Re the label 'incomplete'. I think this issue maybe hardly actionable, other than perhaps some error handling or timeout to the call to the socket. But perhaps we can figure out what caused it :)

stgraber commented 3 years ago

Unfortunately the systemctl output doesn't provide me with the information I'd have liked to see (process state). I agree that given the issue went away, there's not a whole lot we can do about it at this point :)

Based on your log output, LXD itself was responding to the API calls, so it wasn't a case of the socket not responding or the client not giving you a connection timeout. Instead the API would get stuck when internally accessing instance state or when attempting to execute a command.

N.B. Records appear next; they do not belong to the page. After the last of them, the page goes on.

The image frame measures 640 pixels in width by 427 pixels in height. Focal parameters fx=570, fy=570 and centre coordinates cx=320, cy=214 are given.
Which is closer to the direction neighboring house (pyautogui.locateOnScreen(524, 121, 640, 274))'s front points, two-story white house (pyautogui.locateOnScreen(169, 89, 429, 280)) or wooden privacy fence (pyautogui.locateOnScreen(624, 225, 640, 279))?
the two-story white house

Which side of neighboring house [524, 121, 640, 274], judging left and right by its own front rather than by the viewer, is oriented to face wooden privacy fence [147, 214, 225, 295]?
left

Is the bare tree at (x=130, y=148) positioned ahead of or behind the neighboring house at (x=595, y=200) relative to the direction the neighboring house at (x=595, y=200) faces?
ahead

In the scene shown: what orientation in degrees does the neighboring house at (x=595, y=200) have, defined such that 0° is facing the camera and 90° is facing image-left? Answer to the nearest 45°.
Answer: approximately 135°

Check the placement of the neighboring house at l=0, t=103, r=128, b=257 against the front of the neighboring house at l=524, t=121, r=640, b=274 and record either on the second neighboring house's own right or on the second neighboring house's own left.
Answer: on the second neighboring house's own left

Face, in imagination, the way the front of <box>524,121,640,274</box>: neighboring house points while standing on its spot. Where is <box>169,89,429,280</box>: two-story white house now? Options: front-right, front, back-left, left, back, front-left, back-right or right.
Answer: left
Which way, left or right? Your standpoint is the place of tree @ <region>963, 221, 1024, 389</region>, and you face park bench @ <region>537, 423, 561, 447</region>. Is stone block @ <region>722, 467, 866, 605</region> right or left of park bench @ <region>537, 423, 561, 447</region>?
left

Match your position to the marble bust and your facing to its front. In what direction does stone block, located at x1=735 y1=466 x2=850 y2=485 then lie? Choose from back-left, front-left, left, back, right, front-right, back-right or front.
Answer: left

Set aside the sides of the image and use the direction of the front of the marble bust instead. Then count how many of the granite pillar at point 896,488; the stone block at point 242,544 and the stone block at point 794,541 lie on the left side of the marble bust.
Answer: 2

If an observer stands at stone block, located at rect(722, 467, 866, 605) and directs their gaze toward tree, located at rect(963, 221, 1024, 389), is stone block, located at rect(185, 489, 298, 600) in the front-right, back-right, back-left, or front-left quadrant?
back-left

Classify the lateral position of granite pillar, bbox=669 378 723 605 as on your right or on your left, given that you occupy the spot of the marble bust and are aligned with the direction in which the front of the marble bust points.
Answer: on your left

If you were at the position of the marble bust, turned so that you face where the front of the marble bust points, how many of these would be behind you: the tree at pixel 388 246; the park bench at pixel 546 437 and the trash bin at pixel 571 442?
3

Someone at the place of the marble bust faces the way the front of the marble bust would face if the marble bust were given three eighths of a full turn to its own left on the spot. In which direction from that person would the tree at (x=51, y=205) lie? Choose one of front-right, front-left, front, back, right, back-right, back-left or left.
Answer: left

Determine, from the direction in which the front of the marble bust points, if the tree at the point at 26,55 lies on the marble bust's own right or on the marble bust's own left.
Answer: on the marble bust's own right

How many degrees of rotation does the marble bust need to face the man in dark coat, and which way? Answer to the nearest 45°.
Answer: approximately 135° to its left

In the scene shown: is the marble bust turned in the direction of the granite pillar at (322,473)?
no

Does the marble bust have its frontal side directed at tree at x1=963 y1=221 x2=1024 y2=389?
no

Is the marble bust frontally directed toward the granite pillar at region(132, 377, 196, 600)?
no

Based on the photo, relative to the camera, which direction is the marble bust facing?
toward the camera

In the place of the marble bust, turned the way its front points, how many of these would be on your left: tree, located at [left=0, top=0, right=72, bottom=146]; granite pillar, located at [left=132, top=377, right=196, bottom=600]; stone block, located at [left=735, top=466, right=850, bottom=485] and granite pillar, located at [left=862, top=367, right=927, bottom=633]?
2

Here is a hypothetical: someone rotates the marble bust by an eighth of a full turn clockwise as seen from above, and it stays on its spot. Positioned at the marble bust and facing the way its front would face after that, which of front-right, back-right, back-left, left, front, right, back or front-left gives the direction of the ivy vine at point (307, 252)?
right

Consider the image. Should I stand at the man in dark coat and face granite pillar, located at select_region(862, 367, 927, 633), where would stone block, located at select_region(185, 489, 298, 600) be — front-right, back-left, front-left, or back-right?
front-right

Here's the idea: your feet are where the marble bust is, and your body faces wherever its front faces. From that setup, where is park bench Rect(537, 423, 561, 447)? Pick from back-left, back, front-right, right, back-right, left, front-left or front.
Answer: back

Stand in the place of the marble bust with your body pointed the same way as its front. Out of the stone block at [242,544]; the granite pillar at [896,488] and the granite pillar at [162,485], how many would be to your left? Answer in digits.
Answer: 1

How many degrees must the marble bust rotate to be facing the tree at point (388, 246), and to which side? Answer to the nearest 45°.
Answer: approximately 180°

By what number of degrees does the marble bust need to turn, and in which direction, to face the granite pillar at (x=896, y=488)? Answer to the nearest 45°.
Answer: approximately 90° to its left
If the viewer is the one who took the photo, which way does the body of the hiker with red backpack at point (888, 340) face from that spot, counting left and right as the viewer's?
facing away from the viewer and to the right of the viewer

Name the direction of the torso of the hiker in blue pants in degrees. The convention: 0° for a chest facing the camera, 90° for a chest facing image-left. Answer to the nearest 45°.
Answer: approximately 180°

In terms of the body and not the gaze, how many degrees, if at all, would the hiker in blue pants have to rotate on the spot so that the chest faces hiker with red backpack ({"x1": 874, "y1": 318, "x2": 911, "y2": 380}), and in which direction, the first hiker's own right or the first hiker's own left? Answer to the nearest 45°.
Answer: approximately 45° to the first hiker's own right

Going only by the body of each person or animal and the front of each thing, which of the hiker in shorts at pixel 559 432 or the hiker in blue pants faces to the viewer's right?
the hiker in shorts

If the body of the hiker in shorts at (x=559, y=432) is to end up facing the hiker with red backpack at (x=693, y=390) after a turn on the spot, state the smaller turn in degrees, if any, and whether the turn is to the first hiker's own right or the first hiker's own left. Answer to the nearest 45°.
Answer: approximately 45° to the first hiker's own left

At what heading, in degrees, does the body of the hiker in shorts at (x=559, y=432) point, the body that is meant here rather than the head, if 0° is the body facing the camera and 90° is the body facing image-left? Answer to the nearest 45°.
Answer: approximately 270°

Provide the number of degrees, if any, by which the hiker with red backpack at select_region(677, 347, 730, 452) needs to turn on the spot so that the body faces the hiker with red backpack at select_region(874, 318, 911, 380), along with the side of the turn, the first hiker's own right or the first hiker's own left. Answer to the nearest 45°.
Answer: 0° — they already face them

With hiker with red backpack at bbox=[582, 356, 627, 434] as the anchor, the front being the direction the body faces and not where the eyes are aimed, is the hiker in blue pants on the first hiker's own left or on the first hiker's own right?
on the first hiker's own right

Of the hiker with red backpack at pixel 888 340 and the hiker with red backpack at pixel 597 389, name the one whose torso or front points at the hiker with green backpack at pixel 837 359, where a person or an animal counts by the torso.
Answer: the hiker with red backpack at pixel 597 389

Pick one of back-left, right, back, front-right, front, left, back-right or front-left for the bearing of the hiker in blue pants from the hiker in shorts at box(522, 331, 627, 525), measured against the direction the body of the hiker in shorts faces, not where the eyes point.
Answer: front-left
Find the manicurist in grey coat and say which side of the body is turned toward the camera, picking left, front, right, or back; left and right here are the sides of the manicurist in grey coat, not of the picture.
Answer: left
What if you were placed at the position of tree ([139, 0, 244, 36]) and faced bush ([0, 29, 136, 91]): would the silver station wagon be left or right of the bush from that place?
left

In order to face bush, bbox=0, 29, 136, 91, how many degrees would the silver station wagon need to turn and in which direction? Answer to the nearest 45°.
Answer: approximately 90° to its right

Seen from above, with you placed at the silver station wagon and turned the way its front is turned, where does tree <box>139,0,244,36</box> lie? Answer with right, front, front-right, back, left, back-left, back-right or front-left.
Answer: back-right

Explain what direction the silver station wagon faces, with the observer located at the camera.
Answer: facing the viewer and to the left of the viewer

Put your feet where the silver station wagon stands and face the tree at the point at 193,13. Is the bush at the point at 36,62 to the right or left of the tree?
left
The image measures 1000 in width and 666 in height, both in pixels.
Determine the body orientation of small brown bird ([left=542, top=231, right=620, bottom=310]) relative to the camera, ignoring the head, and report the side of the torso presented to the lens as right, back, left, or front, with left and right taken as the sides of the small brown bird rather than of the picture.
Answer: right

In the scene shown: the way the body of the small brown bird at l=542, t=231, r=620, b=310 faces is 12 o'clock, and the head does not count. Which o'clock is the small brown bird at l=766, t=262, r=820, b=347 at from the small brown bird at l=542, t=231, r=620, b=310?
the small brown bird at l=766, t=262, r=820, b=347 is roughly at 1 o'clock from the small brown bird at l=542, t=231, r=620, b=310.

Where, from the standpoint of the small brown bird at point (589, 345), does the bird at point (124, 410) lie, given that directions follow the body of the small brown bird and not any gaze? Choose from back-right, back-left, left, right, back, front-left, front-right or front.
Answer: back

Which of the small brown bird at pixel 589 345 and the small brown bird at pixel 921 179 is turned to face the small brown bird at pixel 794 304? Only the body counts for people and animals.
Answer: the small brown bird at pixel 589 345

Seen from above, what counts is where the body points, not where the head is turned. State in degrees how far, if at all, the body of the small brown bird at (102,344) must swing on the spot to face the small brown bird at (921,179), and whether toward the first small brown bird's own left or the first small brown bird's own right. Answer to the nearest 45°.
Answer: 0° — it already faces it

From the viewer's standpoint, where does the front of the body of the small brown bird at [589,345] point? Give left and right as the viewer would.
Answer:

This suggests that one of your instances was very very stuck as internally we have a 10s per instance timeout which would normally get us going. The only case where we can't move on is if we just go ourselves stuck in the kernel. This is usually visible in a ps fauxww output as there being a bunch of processes in uninterruptible I/O state (D). If LXD somehow gets stuck reading from such a process, this kind of lock up can happen.

None of that is normal though and it's usually an indication of something being quite off with the kernel or the system being very badly bottlenecked by something. Most often it's I/O starvation or running out of memory, though there can also be purely software reasons for it (like dealing with a fork bomb or misbehaving software that acts much like one).

I'm going to close the issue for now. But if this shows up again, please comment with ps fauxww and dmesg at the time this hits. For good measure, also capture df -h, free -m and uptime to get a bit of an idea of the state of the system.